Page extract
::::::::::
The Credo (“I believe”) sets forth core tenets of Christianity: the nature of the Trinity, Jesus’s immaculate birth by the Virgin Mary, the Crucifixion, the Resurrection, and the eventual Second Coming. Later composers would find quasi-operatic drama in these episodes: the “Crucifixus” of Bach’s Mass in B Minor is an incomparable musical image of enveloping grief, pinned on a descending chromatic bass. Josquin and his contemporaries tend not to engage in such illustrative gestures, but Josquin does devise a conspicuously simple, chord-based, almost hymnal delivery for “Et incarnatus”—Jesus’s incarnation and birth. Listen also for the superius’s pointed attack on the note C in the “Crucifixus” (3:55) and for a dynamic pairing of superius and bass at “Et ascendit” (“He ascended,” 4:55). All the while, the tenor has again been singing “L’Homme Armé” in retrograde. In the closing section, “Confiteor,” the tenor resumes forward motion, finally breaking through the texture more clearly (5:51).

Credo, Josquin’s “Missa L’Homme Armé super voces musciales”

The Sanctus is the section of the Mass that accompanies the Elevation of the Host: the ceremony of the transubstantiation of bread and wine into the flesh and blood of Christ. Josquin first communicates a sense of transfixed awe, as long melismas wind around the thrice-repeated word sanctus (“holy”). With the “Osanna,” at 3:53, the music dramatically opens up. The tenor’s rendition of “L’Homme Armé” is strongly foregrounded, and Rodin chooses to amplify the effect by having his tenor, Bradford Gleim, switch from Latin to French: “On a fait partout crier” (“Everywhere the cry rings out”). Whether this would have been done in Josquin’s time is unknown, but the French words can be seen in a copy of the mass found at the Vatican, one that was probably made while Josquin was singing in the Sistine Chapel. The telltale falling fifth pings around other voices, creating an insistent pulse.

Sanctus, Josquin’s “Missa L’Homme Armé super voces musciales”
::::::::::
Tasks for this exercise
1. In the notes on Josquin's mass, which singer does Rodin have switch from Latin to French during the "Osanna"?
2. Please rewrite the stretch of the notes on Josquin's mass from "The Sanctus is" through "an insistent pulse.", putting "wonder" in place of "awe".

Raw data
::::::::::
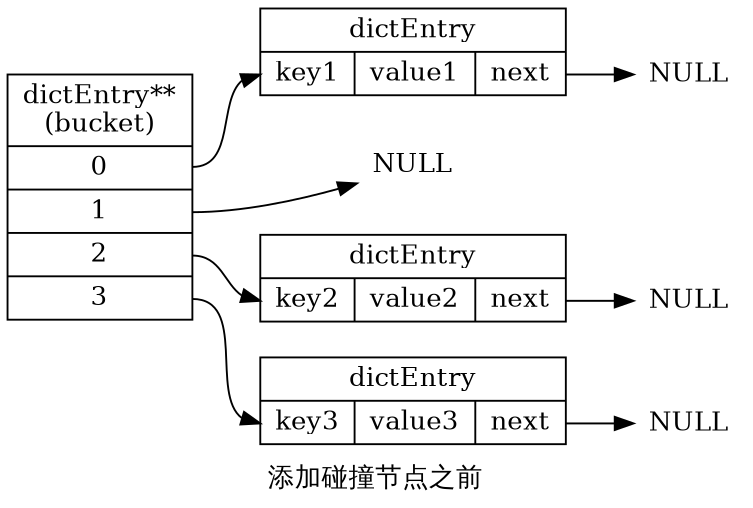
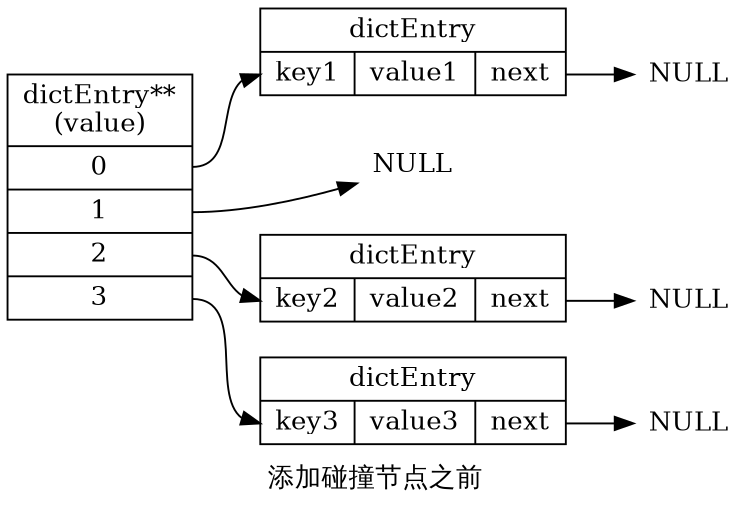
  digraph {
    label="添加碰撞节点之前"
    rankdir=LR
    node [shape=record]
    edge [tailport=next]
-   n1 [label="dictEntry**\n(bucket) |<table0> 0 |<table1> 1 |<table2> 2 |<table3> 3 "]
+   n1 [label="dictEntry**\n(value) |<table0> 0 |<table1> 1 |<table2> 2 |<table3> 3 "]
    n2 [label="dictEntry |{<start>key1 | value1 |<next>next}"]
    n3 [label="dictEntry |{<start>key2 | value2 |<next>next}"]
    n4 [label="dictEntry |{<start>key3 | value3 |<next>next}"]
    n5 [label=NULL shape=plaintext]
    n6 [label=NULL shape=plaintext]
    n7 [label=NULL shape=plaintext]
    n8 [label=NULL shape=plaintext]
    n1 -> n2 [headport=start tailport=table0]
    n1 -> n3 [headport=start tailport=table2]
    n1 -> n4 [headport=start tailport=table3]
    n1 -> n5 [tailport=table1]
    n2 -> n6
    n3 -> n7
    n4 -> n8
  }
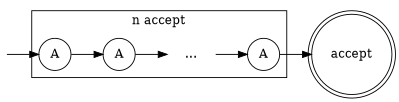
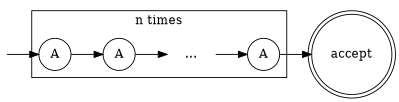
  digraph {
    rankdir=LR
    node [shape=circle]
    n1 [label=A]
    n2 [label=A]
    n3 [label="..." shape=none]
    n4 [label=A]
    init [shape=point style=invis]
    accept [shape=doublecircle]
    subgraph cluster_1 {
-     label="n accept"
+     label="n times"
      n1
      n2
      n3
      n4
    }
    n1 -> n2
    n2 -> n3
    n3 -> n4
    n4 -> accept
    init -> n1
  }
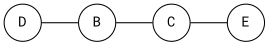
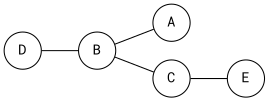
  graph {
    d2tdocpreamble="\n    \usetikzlibrary{positioning}\n    \tikzstyle{state}=[rectangle, rounded corners]\n  "
    fontname="Roboto Mono"
    mindist=0.5
    rankdir=LR
    node [fontname="Roboto Mono" shape=circle style=solid texmode=math]
    edge [fontname="Roboto Mono"]
    B
+   A
    C
    E
    D
+   B -- A
    B -- C
    C -- E
    D -- B
  }
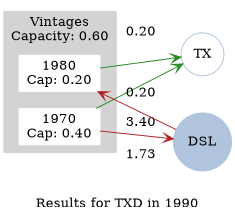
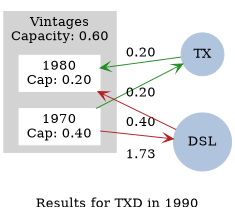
  strict digraph {
    compound=True
    concentrate=True
    label="Results for TXD in 1990"
    rankdir=LR
    splines=False
    node [color=white shape=box style=filled]
    edge [arrowhead=vee color=firebrick]
    n1 [label="1970\nCap: 0.40"]
    n2 [label="1980\nCap: 0.20"]
    DSL [color=lightsteelblue fontcolor=black shape=circle]
-   TX [color=lightsteelblue fontcolor=black shape=circle fillcolor=white]
+   TX [color=lightsteelblue fontcolor=black shape=circle]
    subgraph cluster_1 {
      color=lightgrey
      label="Vintages\nCapacity: 0.60"
      style=filled
      n1
      n2
    }
    subgraph sub_2 {
      DSL
      TX
    }
    subgraph sub_3 {
      n1
      n2
      DSL
    }
    subgraph sub_4 {
      n1
      n2
      TX
    }
    n1 -> DSL [label=1.73]
-   n1 -> TX [color=forestgreen label=3.40]
-   n2 -> TX [color=forestgreen label=0.20]
+   n1 -> TX [color=forestgreen label=0.40]
+   TX -> n2 [color=forestgreen label=0.20]
    DSL -> n2 [label=0.20]
  }
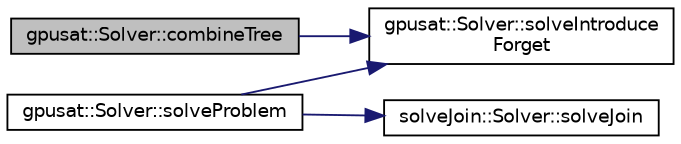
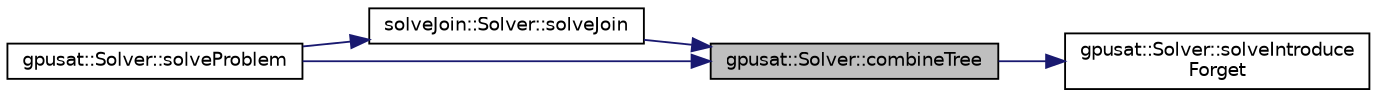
  digraph {
    rankdir=RL
    node [color=black fillcolor=white fontname=Helvetica fontsize=10 shape=record style=filled]
    edge [color=midnightblue dir=back fontname=Helvetica fontsize=10 labelfontname=Helvetica labelfontsize=10 style=solid]
    n1 [fillcolor=grey75 fontcolor=black height=0.2 label="gpusat::Solver::combineTree" width=0.4]
    n2 [height=0.2 label="solveJoin::Solver::solveJoin" width=0.4]
    n3 [height=0.2 label="gpusat::Solver::solveIntroduce\lForget" width=0.4]
    n4 [height=0.2 label="gpusat::Solver::solveProblem" width=0.4]
+   n1 -> n2
    n2 -> n4
    n3 -> n1
-   n3 -> n4
+   n1 -> n4
  }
::::::::::
Task results
1. The tenor, Bradford Gleim.

2.
The Sanctus is the section of the Mass that accompanies the Elevation of the Host: the ceremony of the transubstantiation of bread and wine into the flesh and blood of Christ. Josquin first communicates a sense of transfixed wonder, as long melismas wind around the thrice-repeated word sanctus (“holy”). With the “Osanna,” at 3:53, the music dramatically opens up. The tenor’s rendition of “L’Homme Armé” is strongly foregrounded, and Rodin chooses to amplify the effect by having his tenor, Bradford Gleim, switch from Latin to French: “On a fait partout crier” (“Everywhere the cry rings out”). Whether this would have been done in Josquin’s time is unknown, but the French words can be seen in a copy of the mass found at the Vatican, one that was probably made while Josquin was singing in the Sistine Chapel. The telltale falling fifth pings around other voices, creating an insistent pulse.